Task — Quote the whole listing exactly. Leave the pictures out of your copy.

Data extract —
_ _ _ _ _

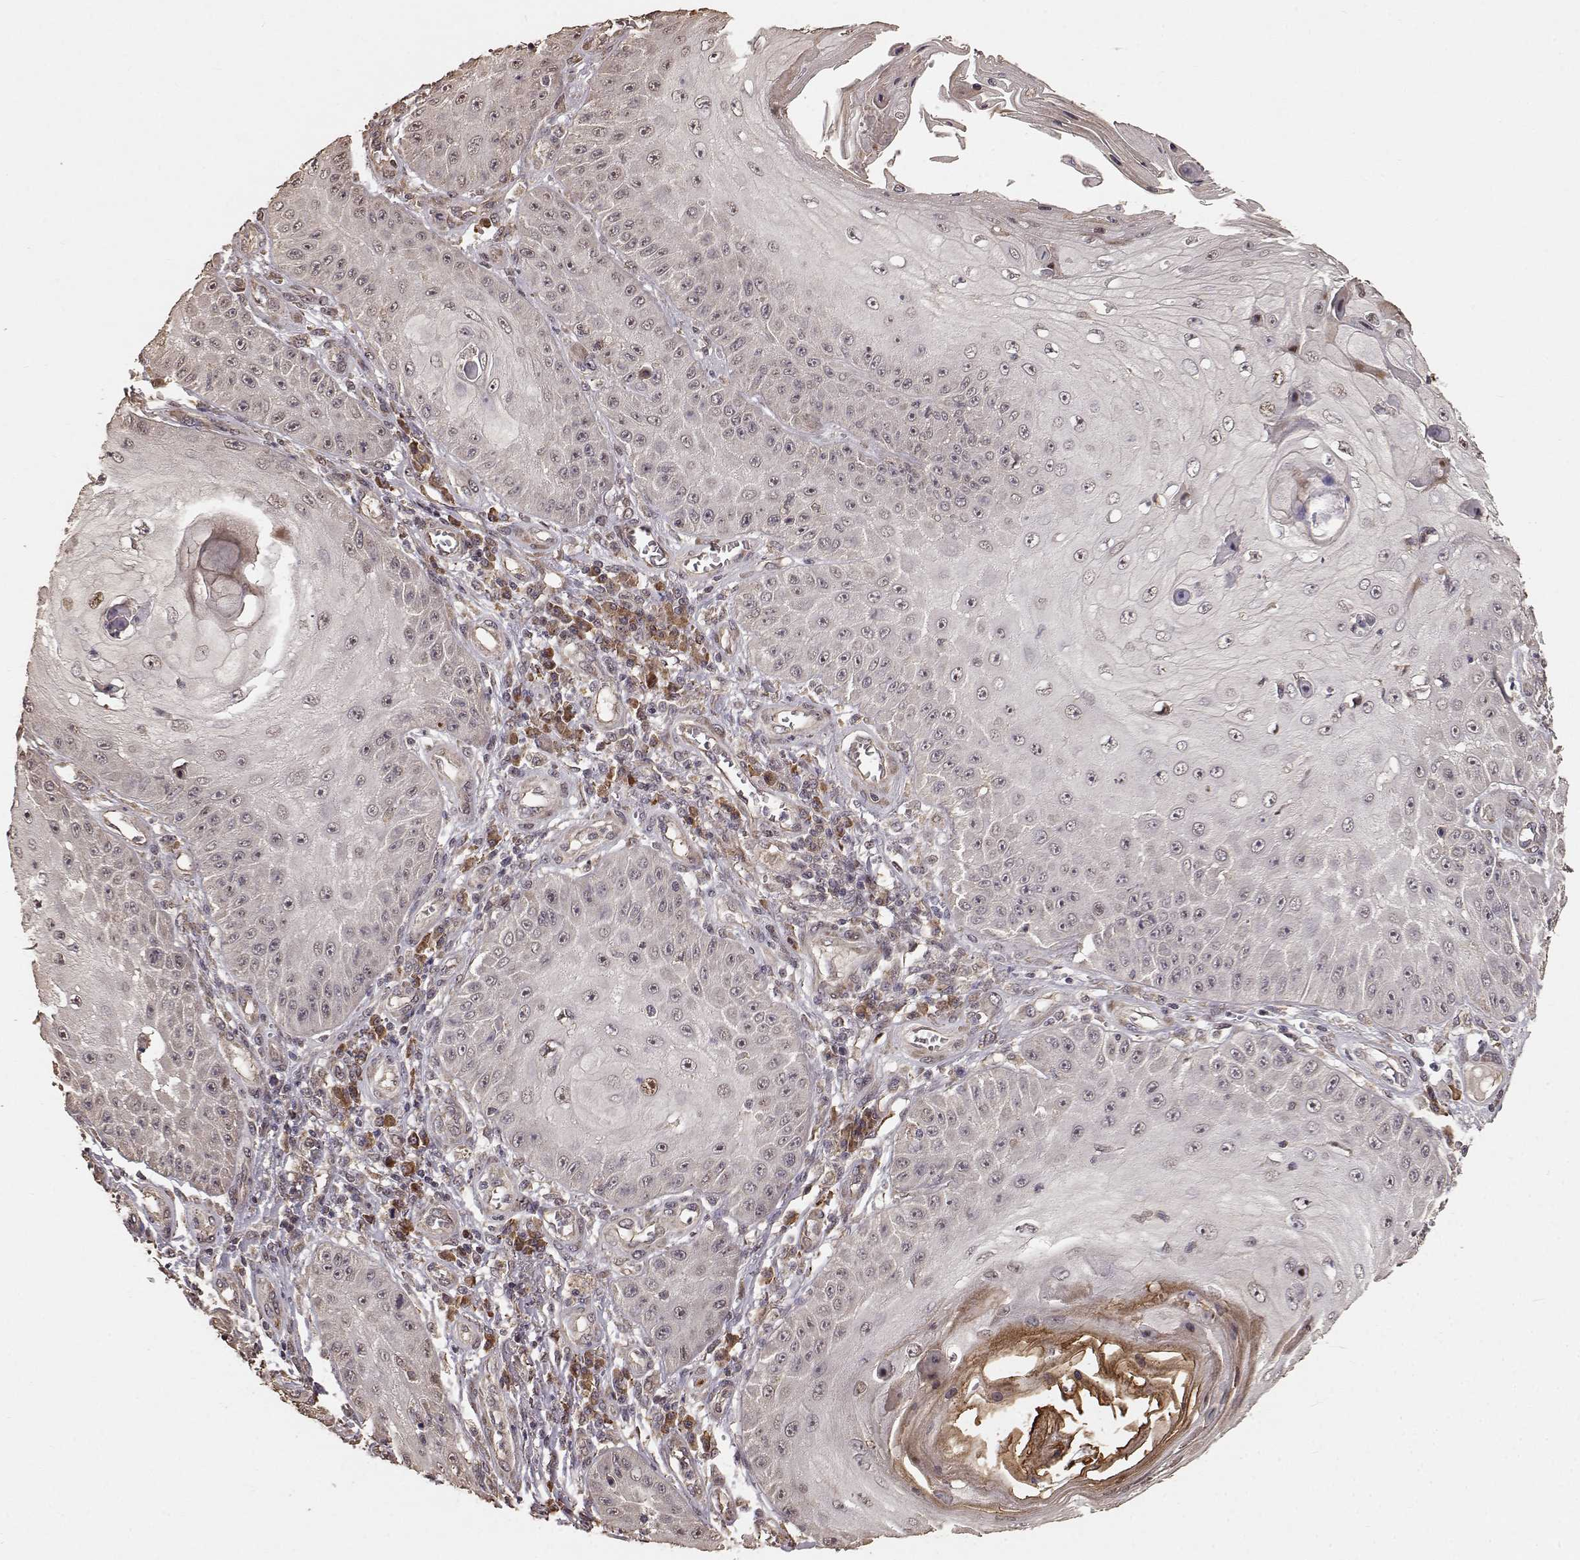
{"staining": {"intensity": "weak", "quantity": "<25%", "location": "cytoplasmic/membranous"}, "tissue": "skin cancer", "cell_type": "Tumor cells", "image_type": "cancer", "snomed": [{"axis": "morphology", "description": "Squamous cell carcinoma, NOS"}, {"axis": "topography", "description": "Skin"}], "caption": "Immunohistochemical staining of skin cancer (squamous cell carcinoma) displays no significant staining in tumor cells. (Stains: DAB (3,3'-diaminobenzidine) IHC with hematoxylin counter stain, Microscopy: brightfield microscopy at high magnification).", "gene": "USP15", "patient": {"sex": "male", "age": 70}}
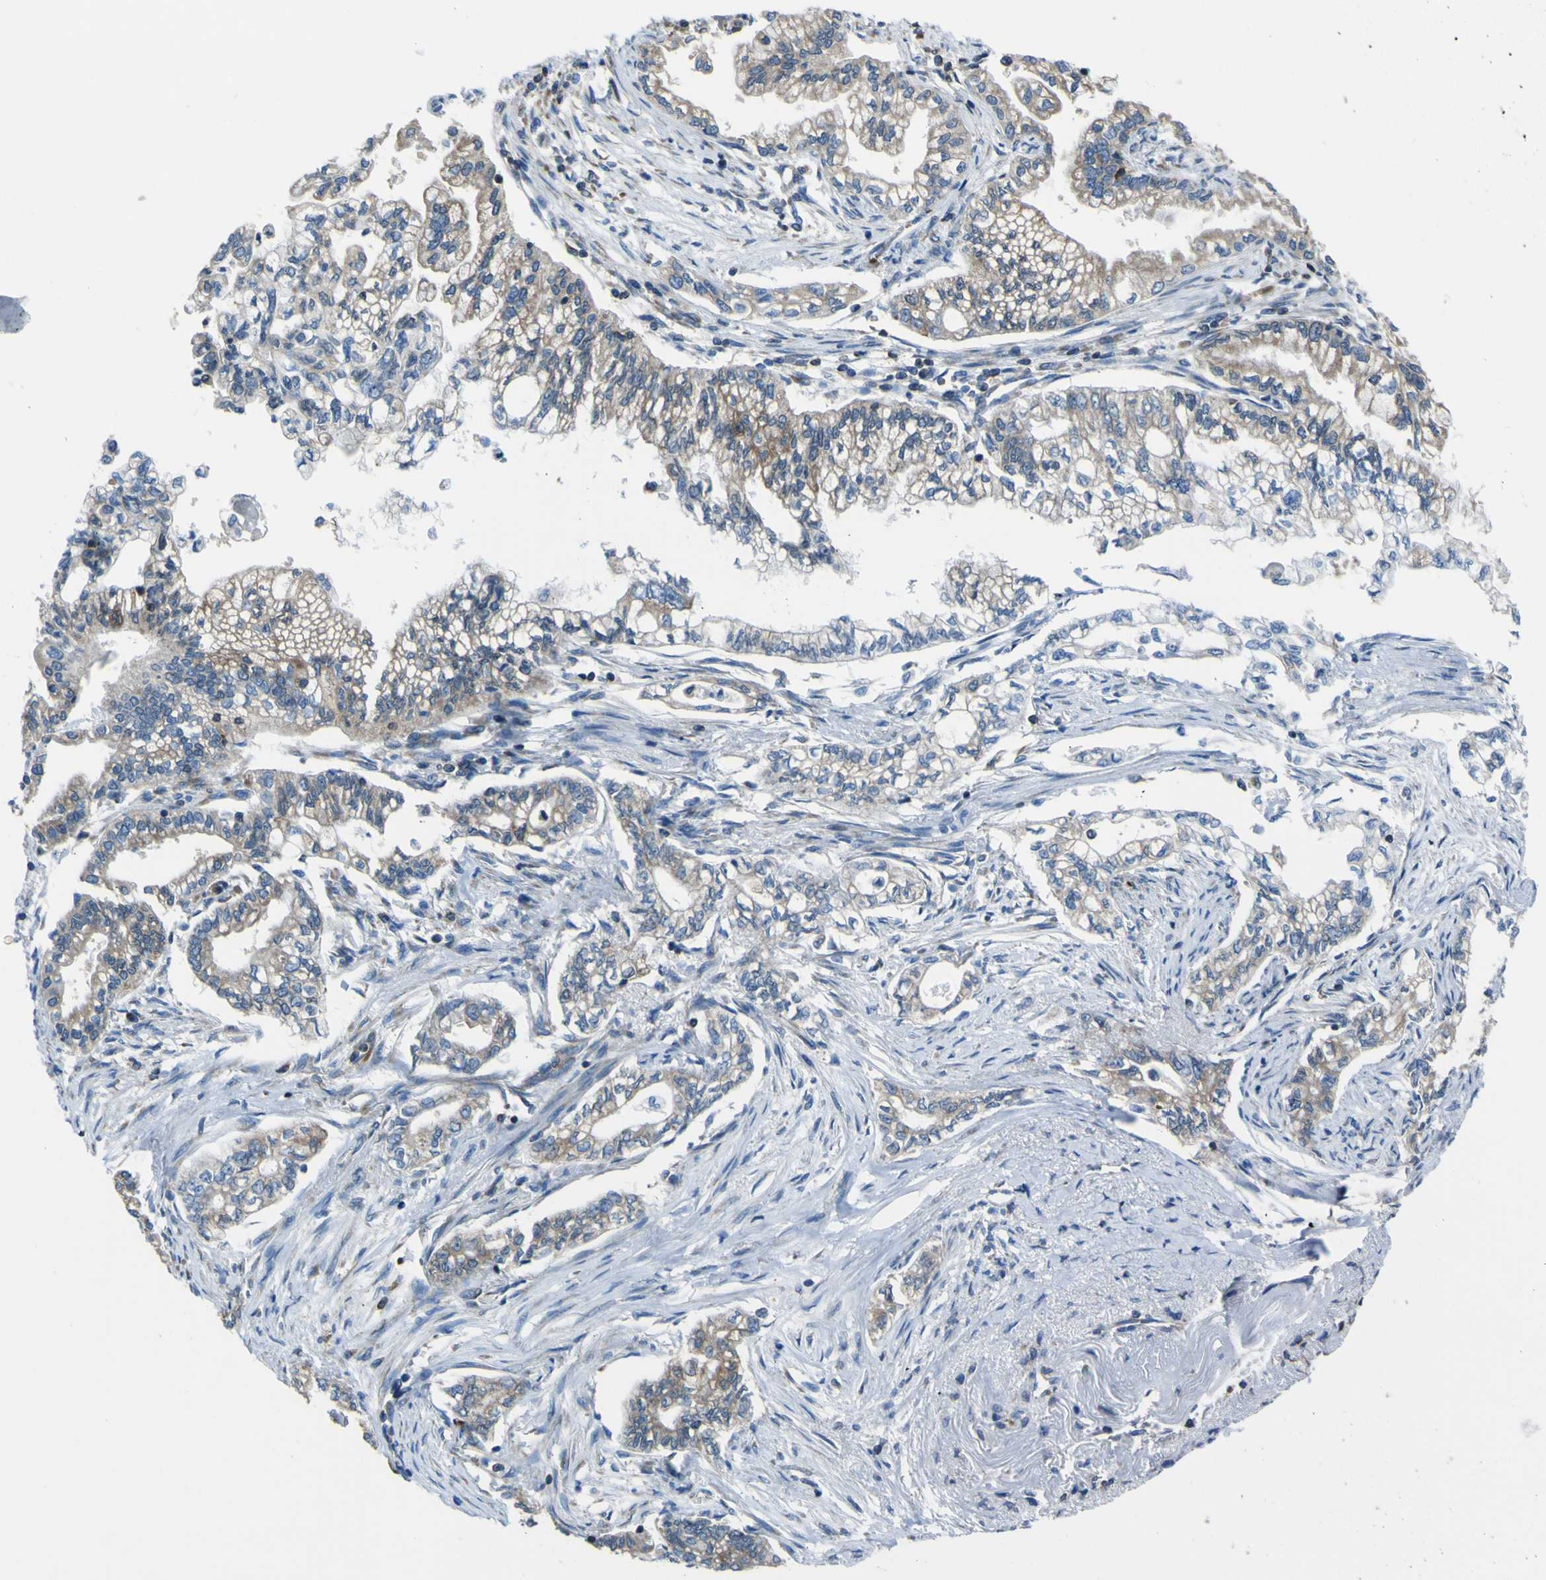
{"staining": {"intensity": "strong", "quantity": ">75%", "location": "cytoplasmic/membranous"}, "tissue": "pancreatic cancer", "cell_type": "Tumor cells", "image_type": "cancer", "snomed": [{"axis": "morphology", "description": "Normal tissue, NOS"}, {"axis": "topography", "description": "Pancreas"}], "caption": "Tumor cells show strong cytoplasmic/membranous expression in about >75% of cells in pancreatic cancer. The protein of interest is shown in brown color, while the nuclei are stained blue.", "gene": "STIM1", "patient": {"sex": "male", "age": 42}}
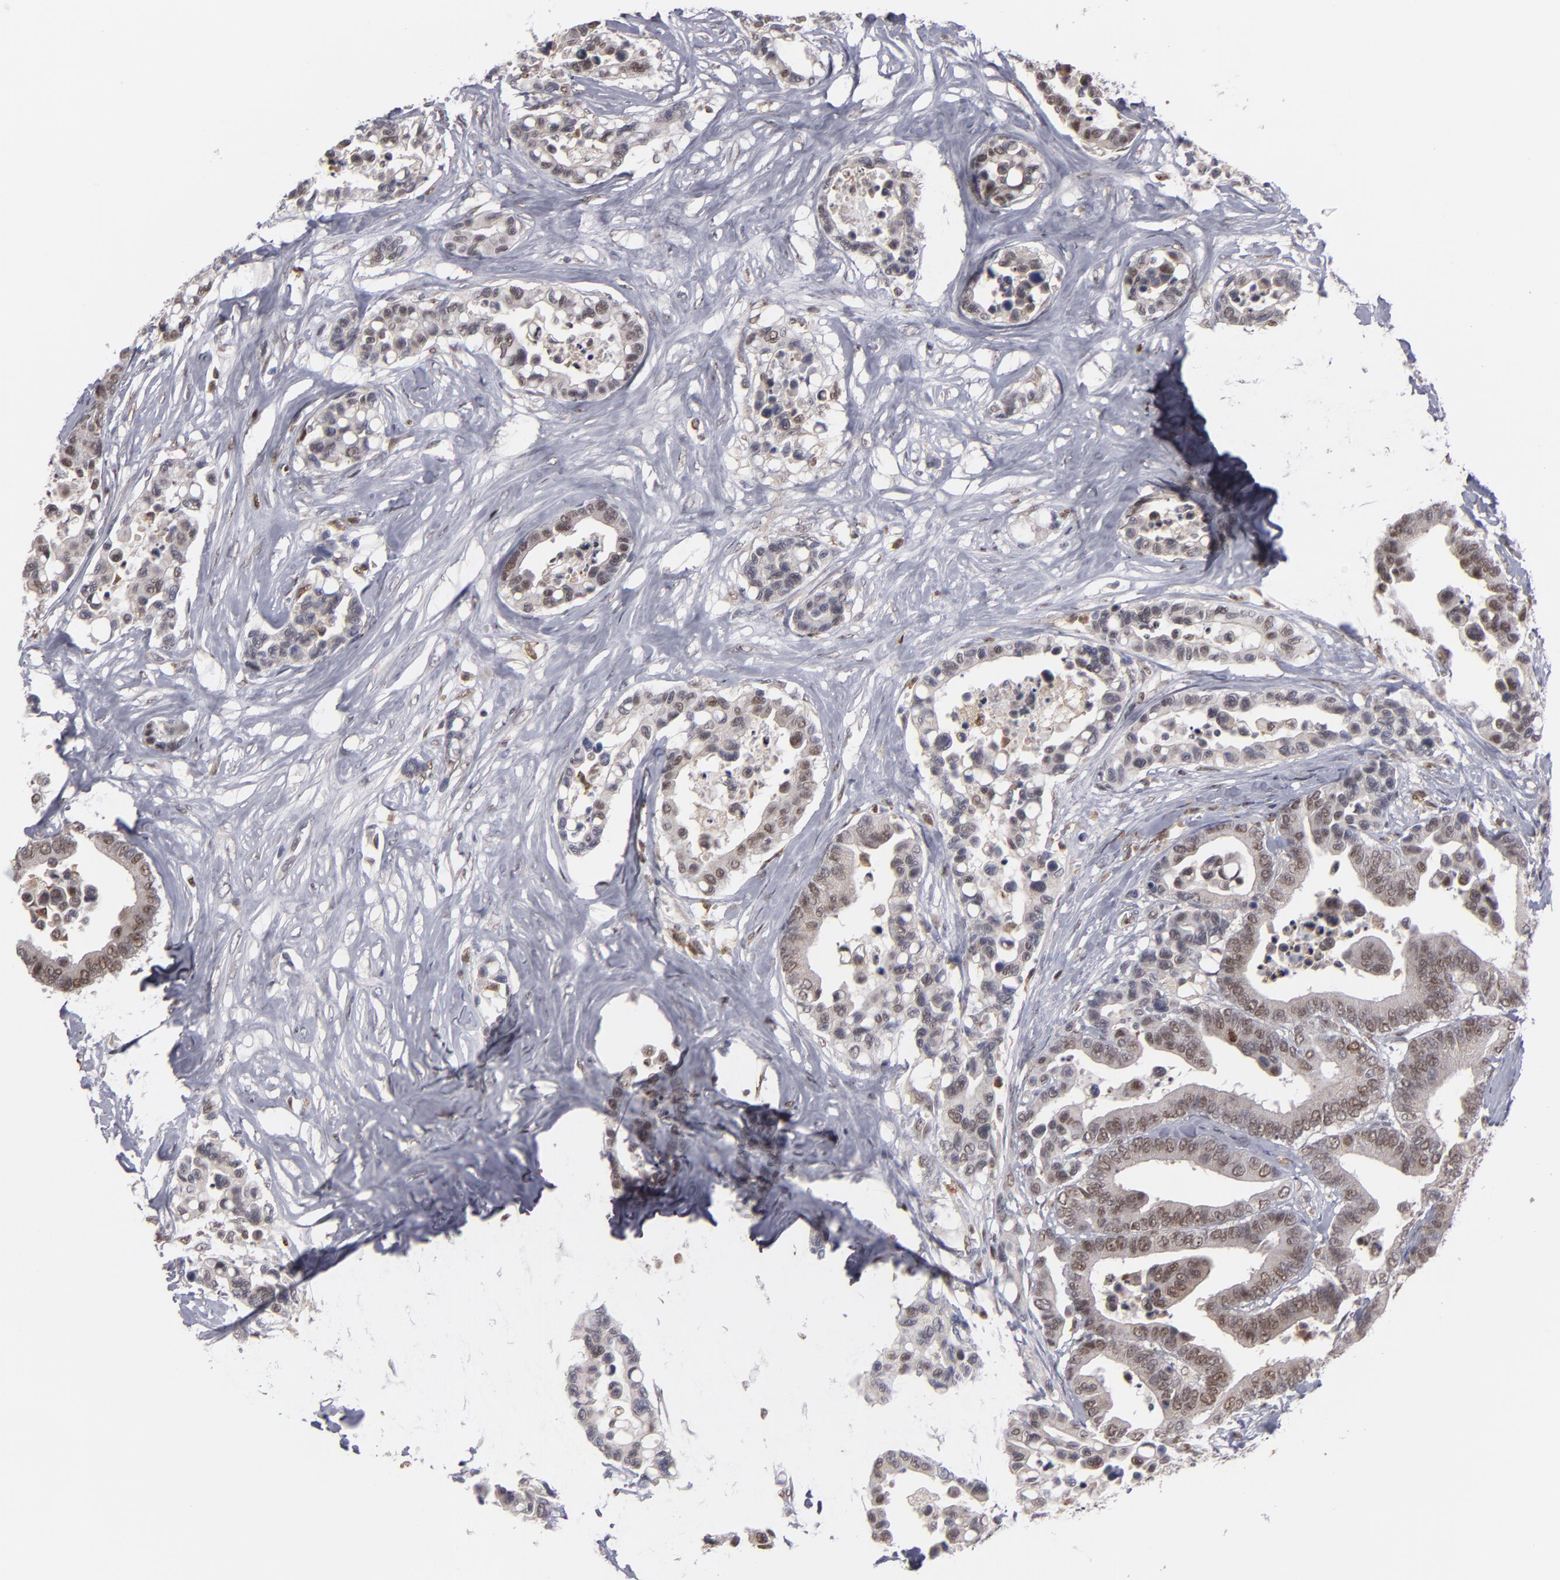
{"staining": {"intensity": "weak", "quantity": "25%-75%", "location": "cytoplasmic/membranous,nuclear"}, "tissue": "colorectal cancer", "cell_type": "Tumor cells", "image_type": "cancer", "snomed": [{"axis": "morphology", "description": "Adenocarcinoma, NOS"}, {"axis": "topography", "description": "Colon"}], "caption": "Immunohistochemical staining of human adenocarcinoma (colorectal) exhibits weak cytoplasmic/membranous and nuclear protein staining in about 25%-75% of tumor cells. (Brightfield microscopy of DAB IHC at high magnification).", "gene": "GSR", "patient": {"sex": "male", "age": 82}}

_ _ _ _ _

Result for this task —
{"staining": {"intensity": "weak", "quantity": "<25%", "location": "cytoplasmic/membranous"}, "tissue": "skin cancer", "cell_type": "Tumor cells", "image_type": "cancer", "snomed": [{"axis": "morphology", "description": "Squamous cell carcinoma, NOS"}, {"axis": "topography", "description": "Skin"}], "caption": "Immunohistochemical staining of skin cancer (squamous cell carcinoma) displays no significant staining in tumor cells. (Stains: DAB (3,3'-diaminobenzidine) IHC with hematoxylin counter stain, Microscopy: brightfield microscopy at high magnification).", "gene": "USP15", "patient": {"sex": "male", "age": 70}}
{"staining": {"intensity": "strong", "quantity": ">75%", "location": "cytoplasmic/membranous"}, "tissue": "pancreatic cancer", "cell_type": "Tumor cells", "image_type": "cancer", "snomed": [{"axis": "morphology", "description": "Normal tissue, NOS"}, {"axis": "topography", "description": "Pancreas"}], "caption": "Tumor cells show strong cytoplasmic/membranous expression in about >75% of cells in pancreatic cancer. The protein of interest is shown in brown color, while the nuclei are stained blue.", "gene": "STIM1", "patient": {"sex": "male", "age": 42}}
{"staining": {"intensity": "weak", "quantity": "25%-75%", "location": "cytoplasmic/membranous,nuclear"}, "tissue": "colorectal cancer", "cell_type": "Tumor cells", "image_type": "cancer", "snomed": [{"axis": "morphology", "description": "Adenocarcinoma, NOS"}, {"axis": "topography", "description": "Colon"}], "caption": "Immunohistochemical staining of human adenocarcinoma (colorectal) exhibits weak cytoplasmic/membranous and nuclear protein staining in about 25%-75% of tumor cells. (Brightfield microscopy of DAB IHC at high magnification).", "gene": "GSR", "patient": {"sex": "male", "age": 82}}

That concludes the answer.